If you’ve ever waited impatiently for a song to load or a chatbot to answer a question, you’ve likely run into the von Neumann bottleneck. It’s the lag created in today’s chips, like CPUs and GPUs, that physically process and store data in separate places — like most computers, where processing and memory are also physically distinct. The bigger the AI model, the more time and energy it takes to pass data back and forth between the memory and processors. The computation is so intensive that most AI workloads are handled in data centers in the cloud. 

To break the bottleneck, IBM and other technology companies are experimenting with chip architectures that perform mathematical operations directly in-memory. Analog memory devices allow you to store and process data in one place — in the form of continuous conductance values rather than in bits of zeros and ones. Arranged in a crossbar shape, the devices are ideally suited to accelerate the massively parallel multiply-addition operations needed to train and run enormous AI models. We previously showed that analog memory could perform 280 times faster, and use 100 times less energy than the top GPUs at the time.

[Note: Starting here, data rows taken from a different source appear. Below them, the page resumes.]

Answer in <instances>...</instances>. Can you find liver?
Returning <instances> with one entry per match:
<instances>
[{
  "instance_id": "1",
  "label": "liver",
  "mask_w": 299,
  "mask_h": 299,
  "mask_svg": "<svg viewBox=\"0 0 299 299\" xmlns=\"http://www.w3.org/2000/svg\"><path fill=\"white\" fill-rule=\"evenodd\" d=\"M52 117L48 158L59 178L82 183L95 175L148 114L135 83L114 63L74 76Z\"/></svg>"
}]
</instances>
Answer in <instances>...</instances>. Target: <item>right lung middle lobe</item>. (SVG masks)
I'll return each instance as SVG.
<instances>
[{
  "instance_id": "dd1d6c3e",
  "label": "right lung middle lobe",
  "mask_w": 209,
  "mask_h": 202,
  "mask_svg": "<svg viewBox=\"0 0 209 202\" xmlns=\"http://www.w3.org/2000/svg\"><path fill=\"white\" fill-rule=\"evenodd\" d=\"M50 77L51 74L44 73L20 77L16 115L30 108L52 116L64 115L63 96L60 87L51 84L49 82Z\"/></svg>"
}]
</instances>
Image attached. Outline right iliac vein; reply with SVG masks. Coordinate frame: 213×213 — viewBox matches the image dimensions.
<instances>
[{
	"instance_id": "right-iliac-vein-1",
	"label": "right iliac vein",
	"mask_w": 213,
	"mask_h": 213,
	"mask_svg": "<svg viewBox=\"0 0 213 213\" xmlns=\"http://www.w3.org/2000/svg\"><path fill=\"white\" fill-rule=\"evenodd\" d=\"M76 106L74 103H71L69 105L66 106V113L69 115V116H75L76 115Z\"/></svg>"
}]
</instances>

Implemented at scale, analog chips have the potential to accelerate large-scale language and vision models in the cloud. They could also find their way onto your laptop and phone to run faster, more energy-efficient AI applications.

But until now, accuracy has been analog computing’s Achilles heel. The small errors introduced when converting the mathematical weights of a trained AI model into analog memory get compounded into larger mistakes by the time you click on that chatbot at home.

We think we now have a solution. In a new study in Nature Communications,1 we show how to anticipate these errors when “programming” AI models into analog memory values. It’s a breakthrough that brings analog chips closer to being truly competitive with digital chips. Once the accuracy gap is closed, the speed and energy savings of our technology really start to shine. 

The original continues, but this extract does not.